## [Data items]
========================================================================

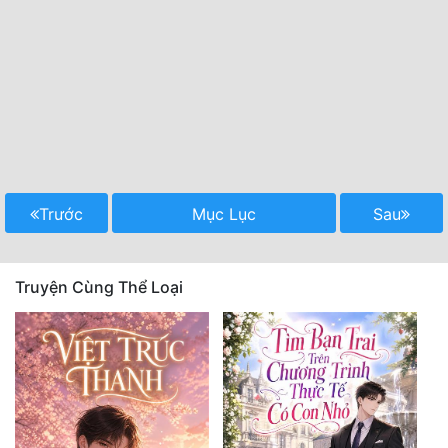
Trước
Mục Lục
Sau
Truyện Cùng Thể Loại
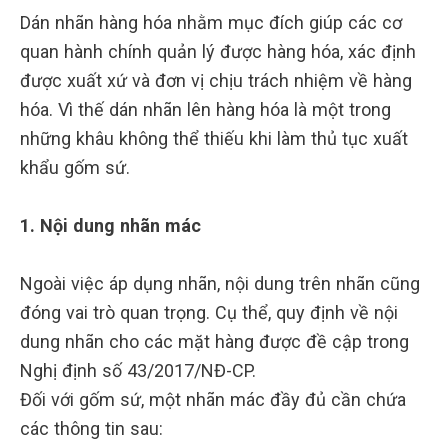
Dán nhãn hàng hóa nhằm mục đích giúp các cơ
quan hành chính quản lý được hàng hóa, xác định
được xuất xứ và đơn vị chịu trách nhiệm về hàng
hóa. Vì thế dán nhãn lên hàng hóa là một trong
những khâu không thể thiếu khi làm thủ tục xuất
khẩu gốm sứ.
1. Nội dung nhãn mác
Ngoài việc áp dụng nhãn, nội dung trên nhãn cũng
đóng vai trò quan trọng. Cụ thể, quy định về nội
dung nhãn cho các mặt hàng được đề cập trong
Nghị định số 43/2017/NĐ-CP.
Đối với gốm sứ, một nhãn mác đầy đủ cần chứa
các thông tin sau:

========================================================================

## [EXERCISE REQUIREMENTS]
Return exactly the lines from the one containing "Đối với gốm sứ, một nhãn mác đầy đủ cần chứa" to the last line of the data, and nothing more.

## [SOLUTION FOR THIS PROBLEM]
Đối với gốm sứ, một nhãn mác đầy đủ cần chứa
các thông tin sau:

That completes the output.